GNU bug report logs - #22382
[PATCH] grep: -x now supersedes -w more consistently

Previous Next

Package: grep;

Reported by: Paul Eggert <eggert <at> cs.ucla.edu>

Date: Sat, 16 Jan 2016 07:07:02 UTC

Severity: normal

Tags: patch

Done: Paul Eggert <eggert <at> cs.ucla.edu>

Bug is archived. No further changes may be made.

To add a comment to this bug, you must first unarchive it, by sending
a message to control AT debbugs.gnu.org, with unarchive 22382 in the body.
You can then email your comments to 22382 AT debbugs.gnu.org in the normal way.

Toggle the display of automated, internal messages from the tracker.

View this report as an mbox folder, status mbox, maintainer mbox


Report forwarded to bug-grep <at> gnu.org:
bug#22382; Package grep. (Sat, 16 Jan 2016 07:07:02 GMT) Full text and rfc822 format available.

—————

=== Work task 1 ===
Please pick out every line in the records that contains the word "does", and copy each one. Case counts.

—————

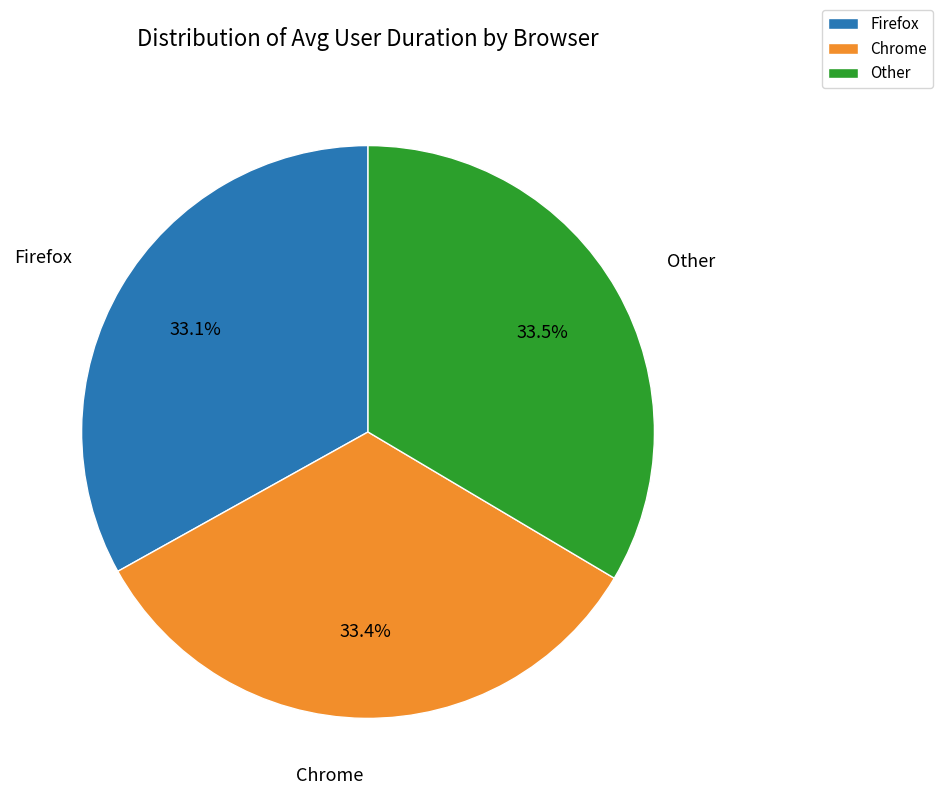

To the nearest percent, what portion does Firefox represent?

33%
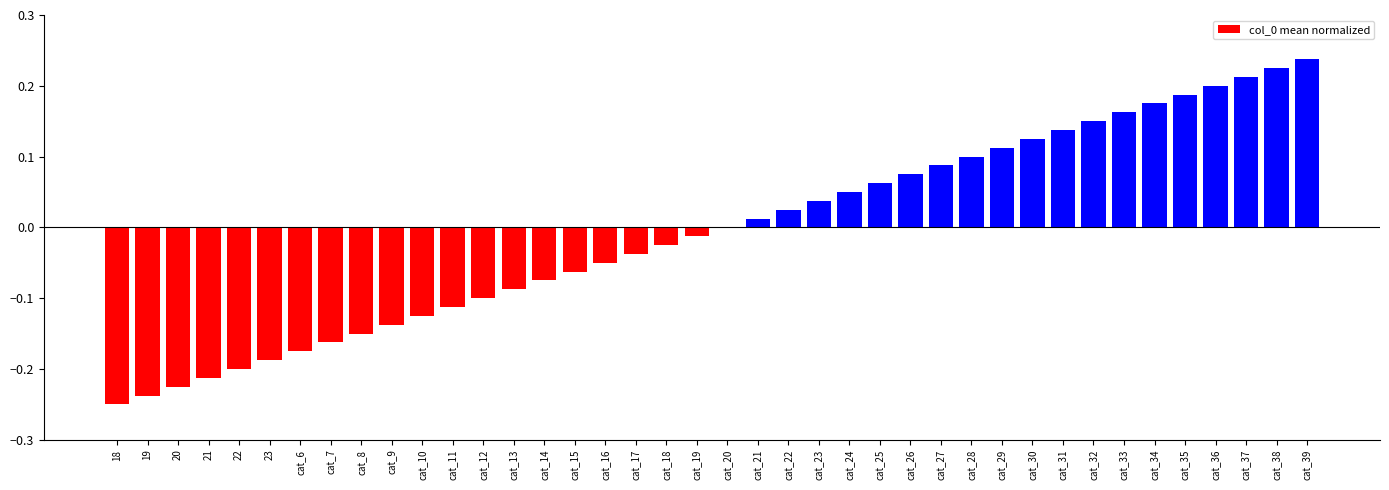

Which has a higher value, cat_22 or 22?

cat_22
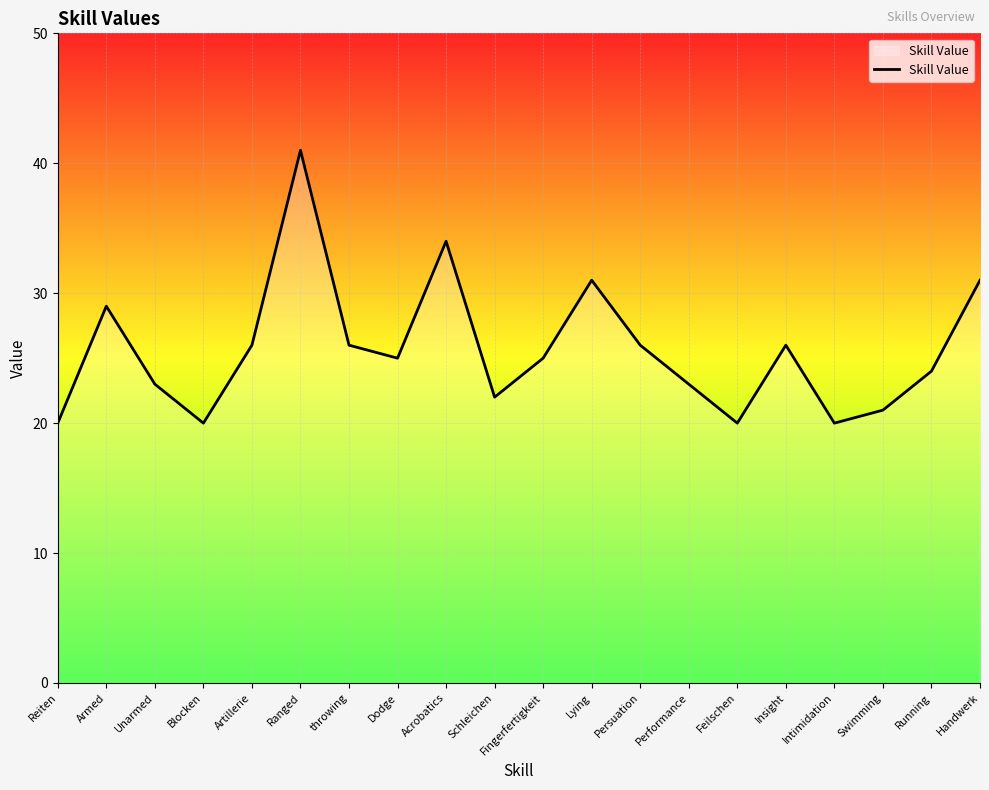

Where does the data first go above 25?

Armed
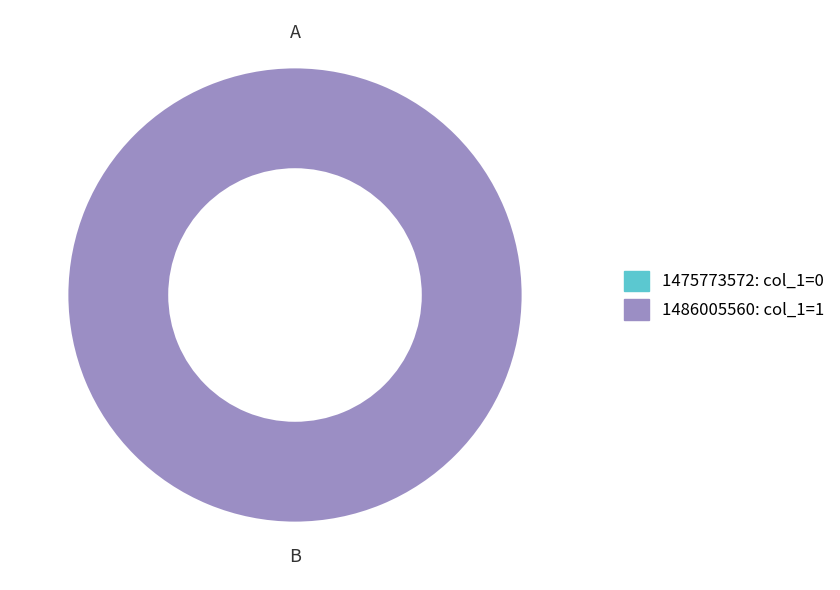

What is the change in value from 1475773572 to 1486005560?

+1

—————

=== Work task 2 ===
Rewrite the bug report page starting at "To add a comment" and ending at "rfc822 format available.", with "unarchive" replaced by "restore".

=== Task response 1 ===
To the nearest percent, what portion does Firefox represent?
Where does the data first go above 25?

=== Task response 2 ===
To add a comment to this bug, you must first restore it, by sending
a message to control AT debbugs.gnu.org, with restore 22382 in the body.
You can then email your comments to 22382 AT debbugs.gnu.org in the normal way.

Toggle the display of automated, internal messages from the tracker.

View this report as an mbox folder, status mbox, maintainer mbox


Report forwarded to bug-grep <at> gnu.org:
bug#22382; Package grep. (Sat, 16 Jan 2016 07:07:02 GMT) Full text and rfc822 format available.